**Required action**: For the material that follows, return exactly the lines from the one with "micrograph of human" through the one with "reveal medium levels", both ends included.
══════════════════════════════
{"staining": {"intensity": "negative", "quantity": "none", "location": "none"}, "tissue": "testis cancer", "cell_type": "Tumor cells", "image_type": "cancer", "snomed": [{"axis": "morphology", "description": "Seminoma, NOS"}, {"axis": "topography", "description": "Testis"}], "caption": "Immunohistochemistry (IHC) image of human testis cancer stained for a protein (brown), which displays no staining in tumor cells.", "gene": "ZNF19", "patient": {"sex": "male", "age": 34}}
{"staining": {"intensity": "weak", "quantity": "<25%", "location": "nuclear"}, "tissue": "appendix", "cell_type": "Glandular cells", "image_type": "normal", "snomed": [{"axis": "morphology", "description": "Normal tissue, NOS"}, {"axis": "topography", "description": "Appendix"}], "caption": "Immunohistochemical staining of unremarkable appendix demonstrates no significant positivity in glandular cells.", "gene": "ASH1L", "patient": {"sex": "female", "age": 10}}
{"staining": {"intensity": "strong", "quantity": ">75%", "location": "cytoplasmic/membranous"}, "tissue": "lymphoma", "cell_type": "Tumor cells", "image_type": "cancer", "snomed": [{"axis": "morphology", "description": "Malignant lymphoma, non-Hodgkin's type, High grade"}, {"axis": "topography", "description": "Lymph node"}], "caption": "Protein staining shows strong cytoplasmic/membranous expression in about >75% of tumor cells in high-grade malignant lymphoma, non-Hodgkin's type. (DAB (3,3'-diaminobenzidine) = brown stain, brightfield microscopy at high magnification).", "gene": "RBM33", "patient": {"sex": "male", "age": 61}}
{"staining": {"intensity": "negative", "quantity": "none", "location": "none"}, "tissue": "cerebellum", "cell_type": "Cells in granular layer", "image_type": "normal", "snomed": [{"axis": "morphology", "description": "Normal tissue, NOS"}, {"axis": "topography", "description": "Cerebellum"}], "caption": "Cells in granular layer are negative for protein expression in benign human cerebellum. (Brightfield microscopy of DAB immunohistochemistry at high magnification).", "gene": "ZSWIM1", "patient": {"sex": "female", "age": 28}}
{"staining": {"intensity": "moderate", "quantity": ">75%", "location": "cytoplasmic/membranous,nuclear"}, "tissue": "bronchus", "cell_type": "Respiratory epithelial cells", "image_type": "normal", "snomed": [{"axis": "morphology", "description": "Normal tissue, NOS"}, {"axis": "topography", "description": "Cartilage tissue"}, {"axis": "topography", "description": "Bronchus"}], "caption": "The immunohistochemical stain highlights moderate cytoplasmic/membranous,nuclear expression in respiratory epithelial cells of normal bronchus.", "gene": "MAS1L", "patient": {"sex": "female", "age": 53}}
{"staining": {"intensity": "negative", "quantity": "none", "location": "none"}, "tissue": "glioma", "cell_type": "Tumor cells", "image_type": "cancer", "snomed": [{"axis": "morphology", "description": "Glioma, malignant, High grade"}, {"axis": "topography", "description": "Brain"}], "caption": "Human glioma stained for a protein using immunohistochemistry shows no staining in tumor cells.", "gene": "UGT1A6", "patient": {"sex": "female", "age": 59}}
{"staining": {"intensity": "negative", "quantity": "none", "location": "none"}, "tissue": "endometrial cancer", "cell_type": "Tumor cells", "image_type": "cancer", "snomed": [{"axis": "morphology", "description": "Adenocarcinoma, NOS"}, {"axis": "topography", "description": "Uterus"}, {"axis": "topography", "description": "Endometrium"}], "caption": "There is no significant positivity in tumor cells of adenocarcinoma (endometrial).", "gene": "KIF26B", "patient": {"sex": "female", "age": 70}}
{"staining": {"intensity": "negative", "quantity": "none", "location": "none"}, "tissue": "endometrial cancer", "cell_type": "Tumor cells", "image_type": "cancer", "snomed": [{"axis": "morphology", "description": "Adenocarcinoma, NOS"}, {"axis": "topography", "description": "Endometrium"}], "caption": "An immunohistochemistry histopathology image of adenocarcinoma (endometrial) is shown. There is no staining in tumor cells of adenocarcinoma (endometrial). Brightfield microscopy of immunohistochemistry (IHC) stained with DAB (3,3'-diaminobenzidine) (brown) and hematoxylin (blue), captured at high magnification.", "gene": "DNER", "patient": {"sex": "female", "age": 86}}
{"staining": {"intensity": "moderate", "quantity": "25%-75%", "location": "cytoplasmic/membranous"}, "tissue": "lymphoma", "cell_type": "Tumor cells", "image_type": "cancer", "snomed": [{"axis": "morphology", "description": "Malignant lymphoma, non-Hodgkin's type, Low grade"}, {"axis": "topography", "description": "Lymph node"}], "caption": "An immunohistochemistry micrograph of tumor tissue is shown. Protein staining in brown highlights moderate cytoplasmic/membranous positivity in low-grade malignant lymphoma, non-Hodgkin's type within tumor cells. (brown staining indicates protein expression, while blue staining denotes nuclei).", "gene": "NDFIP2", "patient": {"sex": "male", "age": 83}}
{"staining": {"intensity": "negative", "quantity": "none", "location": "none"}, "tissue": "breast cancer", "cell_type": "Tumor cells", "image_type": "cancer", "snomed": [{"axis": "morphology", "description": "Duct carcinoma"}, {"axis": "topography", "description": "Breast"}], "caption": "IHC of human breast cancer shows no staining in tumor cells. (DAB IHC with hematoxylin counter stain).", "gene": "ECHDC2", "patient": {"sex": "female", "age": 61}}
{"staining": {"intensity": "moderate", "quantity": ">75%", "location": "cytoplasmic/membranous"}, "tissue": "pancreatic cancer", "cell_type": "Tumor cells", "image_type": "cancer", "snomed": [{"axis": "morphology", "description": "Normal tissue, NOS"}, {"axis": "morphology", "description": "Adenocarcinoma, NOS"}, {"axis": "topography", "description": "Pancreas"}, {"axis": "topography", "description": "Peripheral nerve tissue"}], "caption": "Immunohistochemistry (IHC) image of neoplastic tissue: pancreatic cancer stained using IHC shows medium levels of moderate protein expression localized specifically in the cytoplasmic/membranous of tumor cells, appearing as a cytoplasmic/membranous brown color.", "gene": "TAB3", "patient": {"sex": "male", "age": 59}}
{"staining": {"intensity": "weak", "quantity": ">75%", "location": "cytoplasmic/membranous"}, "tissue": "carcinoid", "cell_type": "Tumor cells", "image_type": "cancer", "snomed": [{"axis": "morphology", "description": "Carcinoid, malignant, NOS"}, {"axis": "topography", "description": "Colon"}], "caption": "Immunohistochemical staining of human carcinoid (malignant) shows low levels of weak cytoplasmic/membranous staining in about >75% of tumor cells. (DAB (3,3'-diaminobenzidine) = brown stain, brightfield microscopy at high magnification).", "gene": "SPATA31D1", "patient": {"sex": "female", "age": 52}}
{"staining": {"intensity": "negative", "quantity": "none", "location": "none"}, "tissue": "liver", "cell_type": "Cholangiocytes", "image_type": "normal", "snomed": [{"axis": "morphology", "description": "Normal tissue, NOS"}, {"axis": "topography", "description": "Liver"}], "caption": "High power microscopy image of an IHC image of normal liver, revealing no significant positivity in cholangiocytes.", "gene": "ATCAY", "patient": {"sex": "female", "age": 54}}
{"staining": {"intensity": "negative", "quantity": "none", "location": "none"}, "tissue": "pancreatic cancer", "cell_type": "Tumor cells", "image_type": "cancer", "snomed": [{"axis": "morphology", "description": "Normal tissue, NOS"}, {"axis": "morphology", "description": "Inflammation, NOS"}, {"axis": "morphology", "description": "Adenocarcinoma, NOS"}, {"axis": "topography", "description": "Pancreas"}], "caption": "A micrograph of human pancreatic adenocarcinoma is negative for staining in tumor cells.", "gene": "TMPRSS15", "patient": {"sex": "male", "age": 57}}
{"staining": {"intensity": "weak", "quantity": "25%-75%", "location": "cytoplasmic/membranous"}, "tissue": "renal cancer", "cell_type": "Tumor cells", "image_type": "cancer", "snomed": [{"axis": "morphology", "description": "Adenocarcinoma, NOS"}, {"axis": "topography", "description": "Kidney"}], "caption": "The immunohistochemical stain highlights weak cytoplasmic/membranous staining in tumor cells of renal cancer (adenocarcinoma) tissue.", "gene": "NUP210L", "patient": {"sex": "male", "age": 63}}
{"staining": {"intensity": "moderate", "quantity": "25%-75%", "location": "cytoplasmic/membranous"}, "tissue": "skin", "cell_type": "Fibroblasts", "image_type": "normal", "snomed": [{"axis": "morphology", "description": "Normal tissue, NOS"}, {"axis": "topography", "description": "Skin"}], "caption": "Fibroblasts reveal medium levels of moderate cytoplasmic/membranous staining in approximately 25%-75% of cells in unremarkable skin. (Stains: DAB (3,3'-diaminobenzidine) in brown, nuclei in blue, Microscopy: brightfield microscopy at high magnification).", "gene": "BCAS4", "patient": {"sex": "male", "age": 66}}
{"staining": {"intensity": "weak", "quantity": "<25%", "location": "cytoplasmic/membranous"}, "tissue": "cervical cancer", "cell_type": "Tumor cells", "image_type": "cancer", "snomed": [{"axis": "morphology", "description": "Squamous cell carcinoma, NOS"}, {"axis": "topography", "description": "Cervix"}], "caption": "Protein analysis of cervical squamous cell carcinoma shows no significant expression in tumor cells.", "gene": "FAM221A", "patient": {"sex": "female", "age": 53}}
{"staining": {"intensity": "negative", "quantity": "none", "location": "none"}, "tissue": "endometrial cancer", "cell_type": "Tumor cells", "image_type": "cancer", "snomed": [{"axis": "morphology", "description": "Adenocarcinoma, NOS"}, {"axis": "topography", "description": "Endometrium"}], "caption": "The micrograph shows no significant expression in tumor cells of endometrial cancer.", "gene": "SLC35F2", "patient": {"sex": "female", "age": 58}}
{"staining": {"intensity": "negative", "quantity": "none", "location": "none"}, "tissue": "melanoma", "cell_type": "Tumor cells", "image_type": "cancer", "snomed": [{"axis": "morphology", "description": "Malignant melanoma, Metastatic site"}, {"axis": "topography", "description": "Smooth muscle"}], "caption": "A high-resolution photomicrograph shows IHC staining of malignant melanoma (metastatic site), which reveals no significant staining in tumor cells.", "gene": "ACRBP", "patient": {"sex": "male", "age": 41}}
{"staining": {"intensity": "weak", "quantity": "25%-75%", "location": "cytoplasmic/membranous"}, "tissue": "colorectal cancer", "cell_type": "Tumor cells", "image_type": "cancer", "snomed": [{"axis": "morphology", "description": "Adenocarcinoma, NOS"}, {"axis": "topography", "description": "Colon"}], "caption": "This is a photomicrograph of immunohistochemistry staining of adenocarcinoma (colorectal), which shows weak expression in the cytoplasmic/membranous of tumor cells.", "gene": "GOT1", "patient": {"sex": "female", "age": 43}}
══════════════════════════════
**Result for this exercise**:
{"staining": {"intensity": "negative", "quantity": "none", "location": "none"}, "tissue": "pancreatic cancer", "cell_type": "Tumor cells", "image_type": "cancer", "snomed": [{"axis": "morphology", "description": "Normal tissue, NOS"}, {"axis": "morphology", "description": "Inflammation, NOS"}, {"axis": "morphology", "description": "Adenocarcinoma, NOS"}, {"axis": "topography", "description": "Pancreas"}], "caption": "A micrograph of human pancreatic adenocarcinoma is negative for staining in tumor cells.", "gene": "TMPRSS15", "patient": {"sex": "male", "age": 57}}
{"staining": {"intensity": "weak", "quantity": "25%-75%", "location": "cytoplasmic/membranous"}, "tissue": "renal cancer", "cell_type": "Tumor cells", "image_type": "cancer", "snomed": [{"axis": "morphology", "description": "Adenocarcinoma, NOS"}, {"axis": "topography", "description": "Kidney"}], "caption": "The immunohistochemical stain highlights weak cytoplasmic/membranous staining in tumor cells of renal cancer (adenocarcinoma) tissue.", "gene": "NUP210L", "patient": {"sex": "male", "age": 63}}
{"staining": {"intensity": "moderate", "quantity": "25%-75%", "location": "cytoplasmic/membranous"}, "tissue": "skin", "cell_type": "Fibroblasts", "image_type": "normal", "snomed": [{"axis": "morphology", "description": "Normal tissue, NOS"}, {"axis": "topography", "description": "Skin"}], "caption": "Fibroblasts reveal medium levels of moderate cytoplasmic/membranous staining in approximately 25%-75% of cells in unremarkable skin. (Stains: DAB (3,3'-diaminobenzidine) in brown, nuclei in blue, Microscopy: brightfield microscopy at high magnification).", "gene": "BCAS4", "patient": {"sex": "male", "age": 66}}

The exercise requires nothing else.